The Worst Boss in the World?

     ALBUQUERQUE (CN) – When a businessman bought his fourth hotel, in Taos, N.M. and renamed it the Whitten Inn, he brought racism and discrimination along with him, the EEOC claims in court.
     The Equal Employment Opportunity Commission sued four hotels Tuesday in Federal Court: Roark-Whitten Hospitality 2 LP dba Whitten Inn; Roark-Whitten Hospitality 3 LP dba Whitten Inn; Travelodge Ltd. dba Whitten Inn Expo; and Better Hotels, Ltd. dba Whitten Inn.
     The hotels are in Taos, two in Abilene, and one in Santee, S.C. The businesses themselves are the only defendants.
     The EEOC sued on behalf of at least eight employees or former employees, “and other aggrieved Hispanic and black employees.”

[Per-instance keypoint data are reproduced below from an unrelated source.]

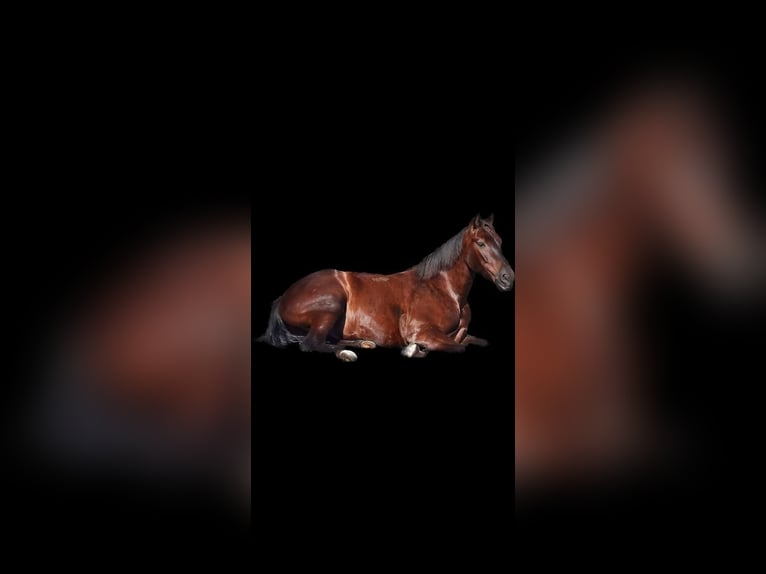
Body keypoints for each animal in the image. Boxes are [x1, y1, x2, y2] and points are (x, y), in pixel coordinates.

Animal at [258, 214, 513, 362]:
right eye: (481, 243)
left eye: (500, 242)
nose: (508, 278)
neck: (444, 290)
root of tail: (283, 297)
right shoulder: (421, 331)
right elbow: (457, 347)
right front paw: (413, 350)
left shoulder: (461, 333)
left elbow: (473, 341)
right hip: (330, 305)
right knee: (312, 344)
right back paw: (349, 353)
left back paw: (364, 343)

     Lawrence Whitten, who owns all four Whitten Inns, laid out rules that singled out employees by race, according to the EEOC:
     “[E]mployees were not allowed to speak Spanish in his presence.”
     “Whitten told a manager at the Whitten Inn in Santee, South Carolina that he ‘would not tolerate Spanish at his property in Taos.'”

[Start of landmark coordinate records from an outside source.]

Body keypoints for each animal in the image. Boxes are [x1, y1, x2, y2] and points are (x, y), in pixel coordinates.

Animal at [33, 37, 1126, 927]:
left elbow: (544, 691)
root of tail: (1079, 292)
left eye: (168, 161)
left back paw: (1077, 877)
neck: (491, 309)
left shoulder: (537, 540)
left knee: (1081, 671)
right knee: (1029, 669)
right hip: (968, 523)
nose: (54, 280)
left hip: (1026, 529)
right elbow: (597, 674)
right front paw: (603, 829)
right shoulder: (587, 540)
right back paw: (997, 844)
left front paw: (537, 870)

     “Whitten required all Hispanic employees at the Taos hotel to park on the far perimeter of the front parking lot. Whitten allowed the one Anglo housekeeper to park in a significantly closer and more convenient parking space at the back of the hotel.”
     A desk clerk was told “he could no longer work at the front desk because of his accent,” and was transferred to maintenance and housekeeping.

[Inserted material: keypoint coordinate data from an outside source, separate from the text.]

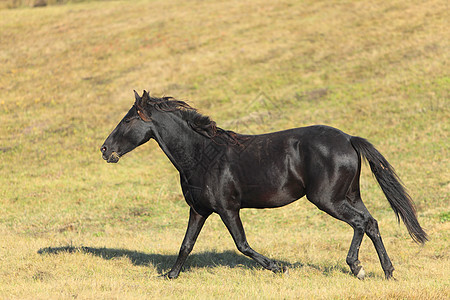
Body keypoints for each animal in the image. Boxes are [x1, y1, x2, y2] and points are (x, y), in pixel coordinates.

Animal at [100, 90, 428, 280]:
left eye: (128, 120)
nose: (105, 150)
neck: (202, 154)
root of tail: (348, 139)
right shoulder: (199, 210)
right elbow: (186, 245)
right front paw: (170, 275)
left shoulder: (227, 209)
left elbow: (242, 244)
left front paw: (278, 267)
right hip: (348, 195)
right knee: (370, 223)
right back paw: (381, 271)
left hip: (327, 199)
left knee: (361, 223)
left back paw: (363, 268)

     “Whitten required Hispanic and Black employees at other locations to change or Anglicize their names, including … Rogelio to Roger; Helena to Lena; Eirineo to Eddie; Roberto to Robert; Emilio to Mike; Leticia to Tisha; Katina to Tina; Latoya to Toya; Andrea to Andi; and Jumeka to Meka.”
     “Whitten paid several Hispanic employees their final checks in the form of rolled pennies.”
     Whitten referred to employees as “Buckwheat”, “wetbacks”, “niggers” and other racial epithets.
     Employees were instructed on occasion not to rent rooms to black and Hispanic guests.
     All these tactics created a hostile work environment and were designed to force employees to quit, the EEOC says.
     The policy was effective, as within six weeks of Whitten-Roark taking over the hotel in Taos all but one of the Hispanic employees who had been present at the first meeting with the new owner had resigned.
     The EEOC seeks damages for racial discrimination and retaliation.